IVT administration of colistin was previously considered to be toxic. The main forms of toxicity observed during this therapy included increased signs of meningeal irritation and seizure, which were associated with inappropriate dosing and were reversible.24,25,34 Relapse of existing infection, re-infection with a new microbe as a result of numerous operations, and a chemical reaction are possible factors that can lead to a differential diagnosis.25 In one of the largest reviews of the use of IVT colistin in neurosurgical patients, successful clinical and bacteriological outcomes were achieved in 89% (72/81) of A. baumannii SV cases treated with IVT or ITH colistin, and the two recorded relapses were ultimately cured with colistin.25 In our study, one (4%) patient experienced a relapse at 40 days after the discontinuation of IVT colistin and no patients presented with epilepsy.
Few experimental or clinical studies are found in the literature on managing hydrocephalus after cured SV. Based on our clinical experience, when hydrocephalus appeared in cured patients, we tested the patients’ CSF at an interval of 2–3 days and at least for three times. If CSF laboratory data were normal for more than three times and during this period if the patients had no other abnormal clinical manifestations (eg, fever >38°C), patients underwent a VP shunt according to the indication of hydrocephalus. In our study, 60% (15/25) of the patients had hydrocephalus, eight underwent surgery for a VP shunt, and the time from a negative CSF culture to the shunt was 33.6±20.2 days, with a minimum time interval of 10 days. The remaining seven patients did not undergo the shunt operation as they did not have clear surgical indications; they instead went directly to the rehabilitation hospital for therapy. Follow-up cranial CT was performed to monitor hydrocephalus progression.

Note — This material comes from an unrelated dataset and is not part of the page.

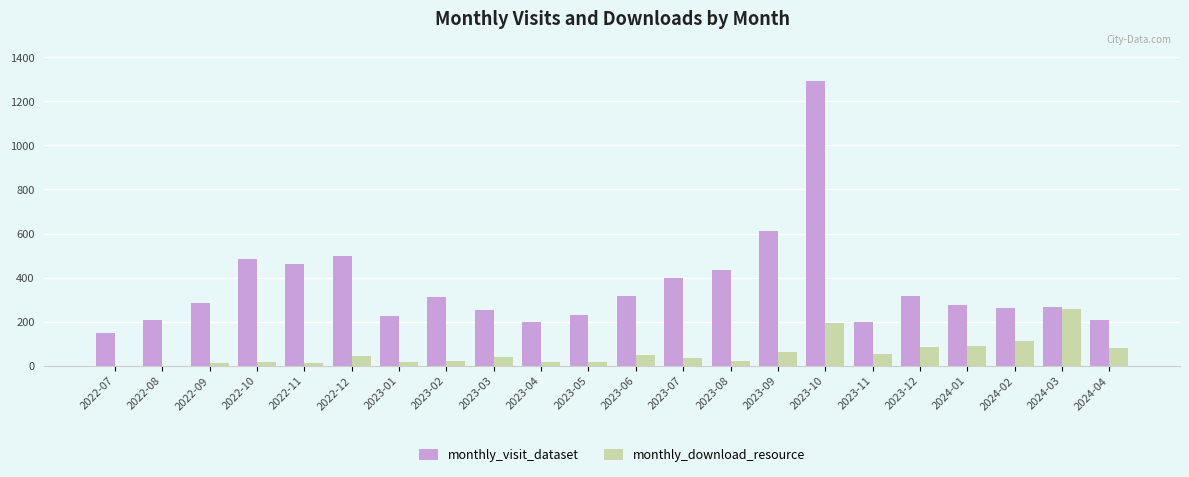

What are all the series names shown in the legend?

monthly_visit_dataset, monthly_download_resource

We determined that IVT lavage and external CSF drainage combined with IVT colistin is an effective treatment strategy for patients with SV due to XDR A. baumannii. The clinical results showed a success rate of up to 80%. We also observed that there were few complications associated with this treatment; in particular, there was no toxicity related to IVT colistin. Thus, IL and external CSF drainage combined with IVT colistin is a relatively safe and effective therapeutic strategy in cases of SV due to XDR A. baumannii, although these findings require confirmation in a large-scale study.
We acknowledge the support received from Health and Family Planning Commission of Shanghai (No. 03.02.16.001).
The authors report no conflicts of interest in this work.